• **Exercise brief**
In the entries below, find the line containing "List each element's". Copy it and all lines after it, exactly, through the end.

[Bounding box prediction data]
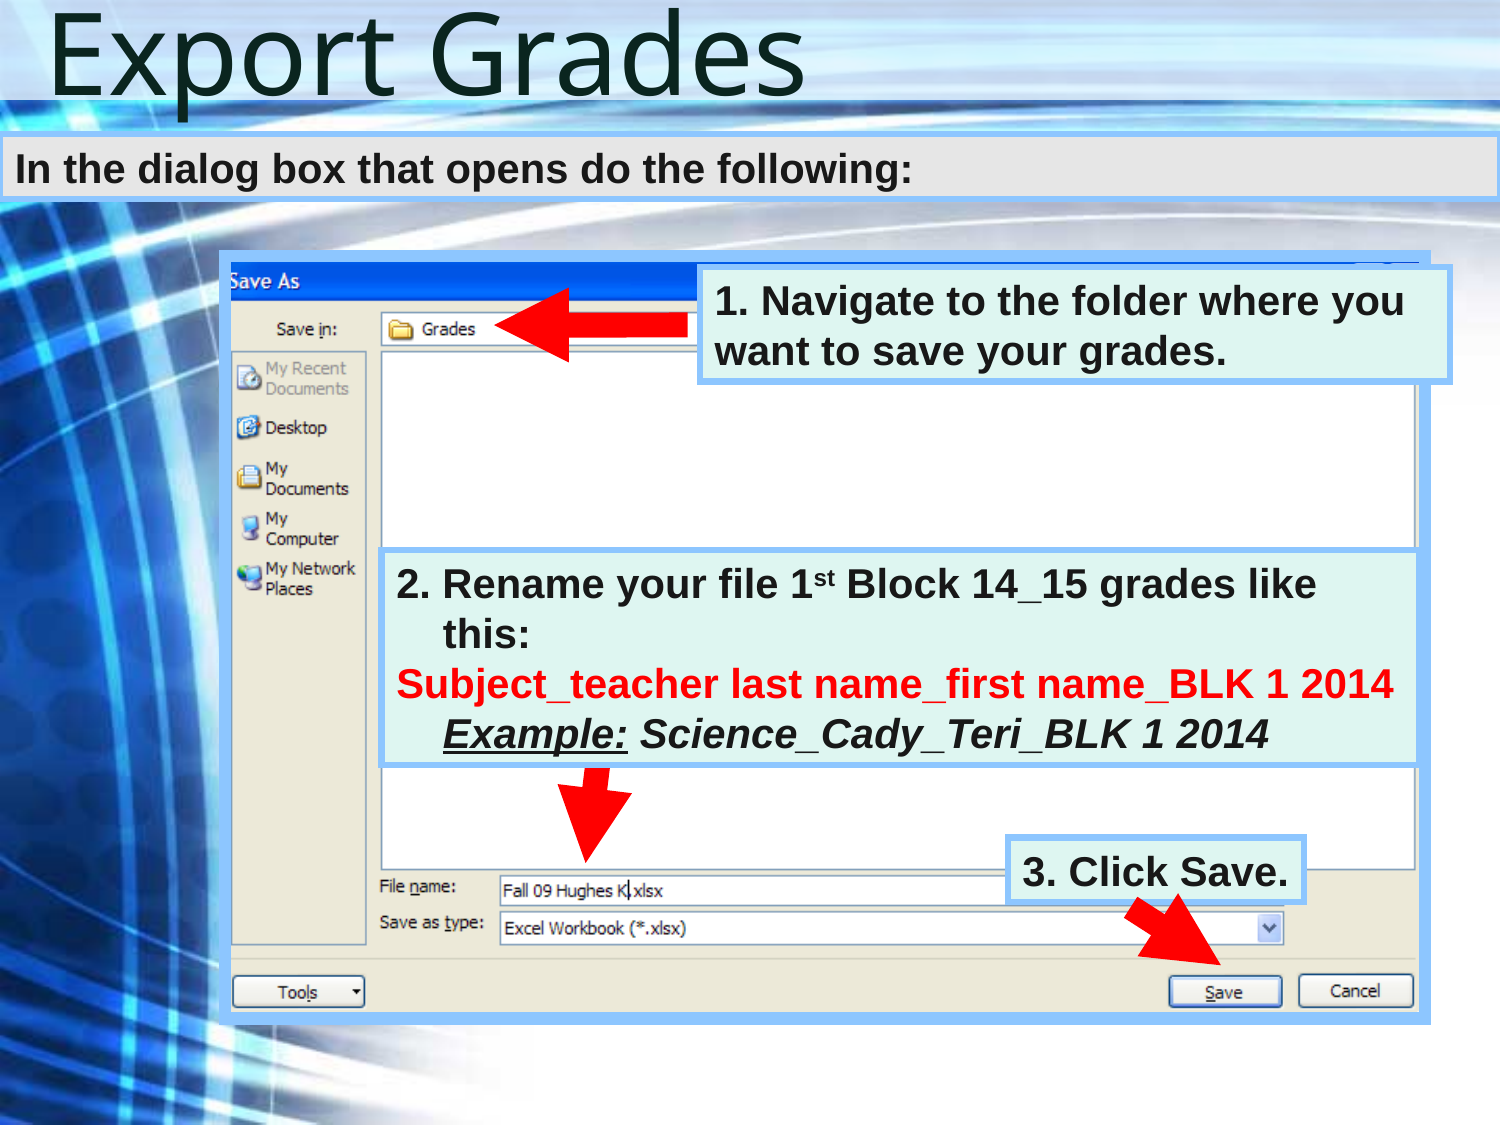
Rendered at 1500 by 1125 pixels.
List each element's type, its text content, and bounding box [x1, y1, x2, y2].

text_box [231, 262, 1451, 1013]
text_box In the dialog box that opens do the following: [0, 134, 1500, 200]
picture [0, 100, 1500, 134]
text_box Export Grades [0, 0, 1500, 100]
picture [0, 200, 1500, 1125]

• **Solution to this exercise**
List each element's type, its text content, and bounding box [x1, y1, x2, y2].

text_box [231, 262, 1451, 1013]
text_box In the dialog box that opens do the following: [0, 134, 1500, 200]
picture [0, 100, 1500, 134]
text_box Export Grades [0, 0, 1500, 100]
picture [0, 200, 1500, 1125]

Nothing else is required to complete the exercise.